The Black Market, Hosted by Boston Hassle
by Samantha Bratkon
The entrance to the Black Market is underground. Once you’ve paid the one dollar admission fee, the women at the door marks your hand by drawing a smiley face with a lime green sharpie. Inside, your body is forced to move with the current of people around you. The music blares as you stand in front of the speaker, but quickly fades as the current pushes you forward and the tones blend into the constant hum of human voices.
Black Market is hosted by Boston Hassle, a nonprofit volunteer run organization, committed to bringing independent art and music to the Greater Boston area, one Sunday of every other month.
Locals sell their products including t-shirts, embroidery, jewelry, pins, and candles. While the variety of items for sale is limitless, most products are handmade and showcase artwork of all forms. The event is a combination vintage flea market, craft fair, and art gallery.
Browsing the booths in the dark Elk’s Lodge basement in Cambridge, certain themes become clear. The room brightens as guests make their way up the wide staircase to the second floor of vendors. Some artists draw inspiration from nature, featuring gemstones, mountains, human anatomy and constellations in their work. However, another subject is even more prominent: activism.
One vender, Brilliant Botany, sells pins and stickers advocating to “Save the Bees!” A sect of these bee stickers includes critters who have traded their trademark black and yellow for some other well recognized stripes. These stickers are available in the colors of the gay pride, bisexual pride, pansexual pride, asexual pride, and non-binary pride flags.
Claire Hopkins, 26, started selling her identity bees for Boston Pride in 2017. Hopkins, who does science education, aims to “make a bridge between science and the arts.” For her, sharing her artworks is a productive mode of communication.
29 year old Erica Lockwell, creator of Our Back Pockets, found a home at the Black Market because she needed somewhere offbeat to sell her products. Her greeting cards and pins are marketed towards the queer community and didn’t quite fit at a traditional craft fair. Her goal is to showcase the aspects of queer life that aren’t often represented and to create wearable, shareable art. “I’m very attached to the idea of art you can wear in everyday life,” Lockwell says.

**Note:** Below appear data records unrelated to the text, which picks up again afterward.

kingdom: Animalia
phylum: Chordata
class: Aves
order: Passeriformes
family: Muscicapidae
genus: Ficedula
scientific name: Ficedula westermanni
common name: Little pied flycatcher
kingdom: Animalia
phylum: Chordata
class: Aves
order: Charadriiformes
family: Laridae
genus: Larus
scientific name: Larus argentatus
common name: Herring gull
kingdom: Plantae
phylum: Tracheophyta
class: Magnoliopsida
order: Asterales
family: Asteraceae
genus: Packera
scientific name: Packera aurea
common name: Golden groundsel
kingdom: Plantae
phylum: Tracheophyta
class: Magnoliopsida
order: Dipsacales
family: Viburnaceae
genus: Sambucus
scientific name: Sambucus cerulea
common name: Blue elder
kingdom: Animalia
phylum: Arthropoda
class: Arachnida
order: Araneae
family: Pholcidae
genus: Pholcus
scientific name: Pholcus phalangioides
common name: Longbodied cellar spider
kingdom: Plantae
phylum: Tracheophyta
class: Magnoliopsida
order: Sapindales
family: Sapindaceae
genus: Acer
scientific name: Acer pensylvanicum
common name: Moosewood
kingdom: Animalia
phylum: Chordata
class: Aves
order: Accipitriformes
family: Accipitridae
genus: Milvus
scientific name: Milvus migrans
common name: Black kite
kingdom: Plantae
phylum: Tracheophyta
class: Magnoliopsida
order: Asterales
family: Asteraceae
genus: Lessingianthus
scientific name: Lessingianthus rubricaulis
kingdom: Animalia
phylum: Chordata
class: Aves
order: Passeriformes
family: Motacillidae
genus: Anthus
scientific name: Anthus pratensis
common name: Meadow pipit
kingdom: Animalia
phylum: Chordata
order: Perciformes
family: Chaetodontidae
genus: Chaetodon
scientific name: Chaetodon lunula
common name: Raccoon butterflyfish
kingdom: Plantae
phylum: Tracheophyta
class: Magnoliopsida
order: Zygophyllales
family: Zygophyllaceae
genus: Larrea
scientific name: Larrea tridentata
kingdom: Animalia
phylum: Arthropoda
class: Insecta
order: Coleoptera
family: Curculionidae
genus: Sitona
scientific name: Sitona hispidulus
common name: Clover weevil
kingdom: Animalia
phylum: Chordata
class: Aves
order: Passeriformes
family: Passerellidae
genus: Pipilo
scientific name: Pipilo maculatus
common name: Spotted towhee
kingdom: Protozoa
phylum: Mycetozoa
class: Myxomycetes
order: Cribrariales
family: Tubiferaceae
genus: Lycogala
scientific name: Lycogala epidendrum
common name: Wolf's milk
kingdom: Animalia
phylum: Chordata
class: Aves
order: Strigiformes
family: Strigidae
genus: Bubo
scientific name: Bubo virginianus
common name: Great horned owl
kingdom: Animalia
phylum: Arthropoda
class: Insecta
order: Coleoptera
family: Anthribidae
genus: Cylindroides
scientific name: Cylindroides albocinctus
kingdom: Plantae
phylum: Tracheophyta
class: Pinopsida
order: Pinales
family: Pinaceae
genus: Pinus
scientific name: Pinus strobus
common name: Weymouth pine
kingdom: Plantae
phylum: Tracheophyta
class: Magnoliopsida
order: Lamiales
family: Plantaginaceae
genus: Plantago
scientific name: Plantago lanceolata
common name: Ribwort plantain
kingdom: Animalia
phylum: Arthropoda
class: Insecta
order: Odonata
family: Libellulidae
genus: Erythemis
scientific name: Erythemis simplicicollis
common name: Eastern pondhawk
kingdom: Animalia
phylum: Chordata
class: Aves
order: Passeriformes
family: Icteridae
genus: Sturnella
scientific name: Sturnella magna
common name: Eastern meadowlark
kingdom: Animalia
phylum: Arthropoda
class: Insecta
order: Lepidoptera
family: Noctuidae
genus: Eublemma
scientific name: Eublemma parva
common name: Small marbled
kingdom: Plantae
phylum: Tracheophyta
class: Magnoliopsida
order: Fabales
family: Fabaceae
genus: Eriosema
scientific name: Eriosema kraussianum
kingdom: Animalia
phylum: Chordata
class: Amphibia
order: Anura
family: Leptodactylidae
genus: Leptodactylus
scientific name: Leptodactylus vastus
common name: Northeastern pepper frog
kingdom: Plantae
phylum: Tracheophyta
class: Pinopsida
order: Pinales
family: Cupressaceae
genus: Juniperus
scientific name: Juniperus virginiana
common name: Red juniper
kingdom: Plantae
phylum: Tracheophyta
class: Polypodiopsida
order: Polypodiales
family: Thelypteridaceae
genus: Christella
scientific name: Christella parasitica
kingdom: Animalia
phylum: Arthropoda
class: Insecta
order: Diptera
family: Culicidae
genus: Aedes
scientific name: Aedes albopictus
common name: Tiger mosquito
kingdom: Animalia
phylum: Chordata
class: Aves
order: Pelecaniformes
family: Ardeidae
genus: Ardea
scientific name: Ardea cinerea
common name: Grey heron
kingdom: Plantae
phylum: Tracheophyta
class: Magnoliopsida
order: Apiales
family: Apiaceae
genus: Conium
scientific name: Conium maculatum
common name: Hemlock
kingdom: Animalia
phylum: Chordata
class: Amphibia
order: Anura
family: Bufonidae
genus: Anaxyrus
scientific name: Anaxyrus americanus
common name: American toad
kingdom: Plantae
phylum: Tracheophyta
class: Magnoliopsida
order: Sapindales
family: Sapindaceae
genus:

She Cult, a Boston-based zine focused on femininity, is represented at the market by Emerson students Sara Barber, 20, and Beatrice Black, 19. They describe She Cult as a safe place for opinions to be expressed and for education on sexual consent and queer identity.
My Big Pink Crafty Box, a booth run by Sophia Giordano, 30, is hard to pass by without at least a second glance. Handsewn felt and bells come together to form the well known image of the vulva in all its glory. On top of running her own booth, Giordano is also the vendor manager for the Black Market.
Giordano has composed a new spin on a well known phrase. Her pink “Open Carry” pins are decorated with doodles of tampons and menstrual cups. Her goal is to “make people giggle and feel excited about the things that we tend to get embarrassed about.” She hopes to help end the stigma that the female body is something to be ashamed of.
Even when it’s raining and there is no place to park, checking out the Black Market is well worth the “hassle.” While there, make sure to chat with the vendors and grab some artwork that will be sure to start a conversation.